DIRECTIONS FOR THIS TASK: In the records below, take the lines from the one containing "Ideias de aplicação" through the one containing "Passar do avesso para proteger o dese", both included, and arrange them as a numbered list with any blank lines left out.

Data entries
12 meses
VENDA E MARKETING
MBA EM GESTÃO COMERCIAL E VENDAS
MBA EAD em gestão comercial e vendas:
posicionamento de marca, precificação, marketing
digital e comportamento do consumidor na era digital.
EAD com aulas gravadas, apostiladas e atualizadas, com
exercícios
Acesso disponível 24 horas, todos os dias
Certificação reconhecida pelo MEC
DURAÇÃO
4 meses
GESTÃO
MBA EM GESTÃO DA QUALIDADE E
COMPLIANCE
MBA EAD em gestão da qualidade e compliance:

--

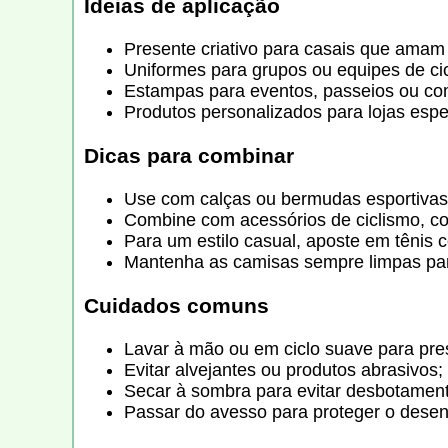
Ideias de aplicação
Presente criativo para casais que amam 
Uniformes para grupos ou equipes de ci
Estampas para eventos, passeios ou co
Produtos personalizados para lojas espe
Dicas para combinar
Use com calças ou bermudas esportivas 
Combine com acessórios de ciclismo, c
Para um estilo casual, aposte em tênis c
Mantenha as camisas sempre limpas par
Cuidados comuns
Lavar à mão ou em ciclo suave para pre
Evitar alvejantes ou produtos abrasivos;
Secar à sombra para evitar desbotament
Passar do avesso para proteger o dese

RESULT FOR THIS TASK:
1. Ideias de aplicação
2. Presente criativo para casais que amam 
3. Uniformes para grupos ou equipes de ci
4. Estampas para eventos, passeios ou co
5. Produtos personalizados para lojas espe
6. Dicas para combinar
7. Use com calças ou bermudas esportivas 
8. Combine com acessórios de ciclismo, c
9. Para um estilo casual, aposte em tênis c
10. Mantenha as camisas sempre limpas par
11. Cuidados comuns
12. Lavar à mão ou em ciclo suave para pre
13. Evitar alvejantes ou produtos abrasivos;
14. Secar à sombra para evitar desbotament
15. Passar do avesso para proteger o dese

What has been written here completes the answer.